Semaine cruciale de négociations à l’OMS sur les vaccins et pathogènes
Une semaine de négociations s’ouvre lundi à l’OMS dans l’espoir d’aboutir à un accord sur le partage des agents pathogènes et des produits de santé ©AFP

Une ultime semaine de négociations s’ouvre lundi à l’OMS dans l’espoir d’aboutir à un accord sur le partage des agents pathogènes et des produits de santé, étape clé pour l’entrée en vigueur du traité sur les pandémies adopté l’an dernier.

Mais l’issue de ces discussions, organisées au siège de l’Organisation mondiale de la santé, reste très incertaine.

«Les pays en développement expriment leur méfiance, craignant de partager leurs virus sans garantie d’accès équitable aux vaccins en cas de crise, tandis que les autres pays s’interrogent sur la motivation et la capacité de l’industrie pharmaceutique à soutenir un accord mondial sur les pandémies sans garantie de retour sur investissement à terme», a déclaré Sylvie Briand, scientifique en chef à l’OMS.

«Ces négociations sont rendues complexes par l’évolution rapide des sciences. L’enjeu est d’intégrer le partage des données génétiques, désormais aussi crucial que celui des virus physiques», a-t-elle ajouté.

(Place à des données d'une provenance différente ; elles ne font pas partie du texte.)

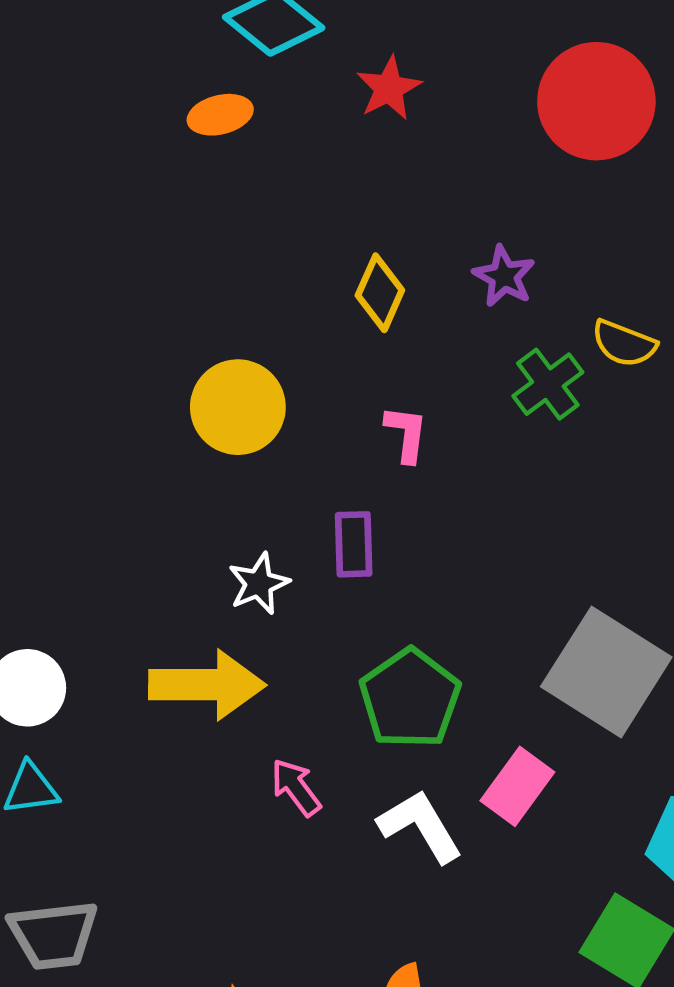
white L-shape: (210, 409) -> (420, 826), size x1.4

Après plus de trois ans de discussions lancées à la suite du Covid-19, les États membres de l’OMS — dont les États-Unis de Donald Trump se sont retirés — ont adopté en mai 2025 un traité sur les pandémies.

Cependant, ils n’avaient pas réussi à s’entendre sur le point central : le système de partage équitable des agents pathogènes et des outils de santé, appelé PABS.

Les négociations se poursuivent depuis, avec l’objectif de finaliser ce mécanisme cette semaine avant son adoption lors de l’assemblée générale en mai.

«Espoir» 

Selon Jean Karydakis, les divergences restent «importantes», même si certains pays riches, notamment l’Union européenne, font preuve de davantage de flexibilité.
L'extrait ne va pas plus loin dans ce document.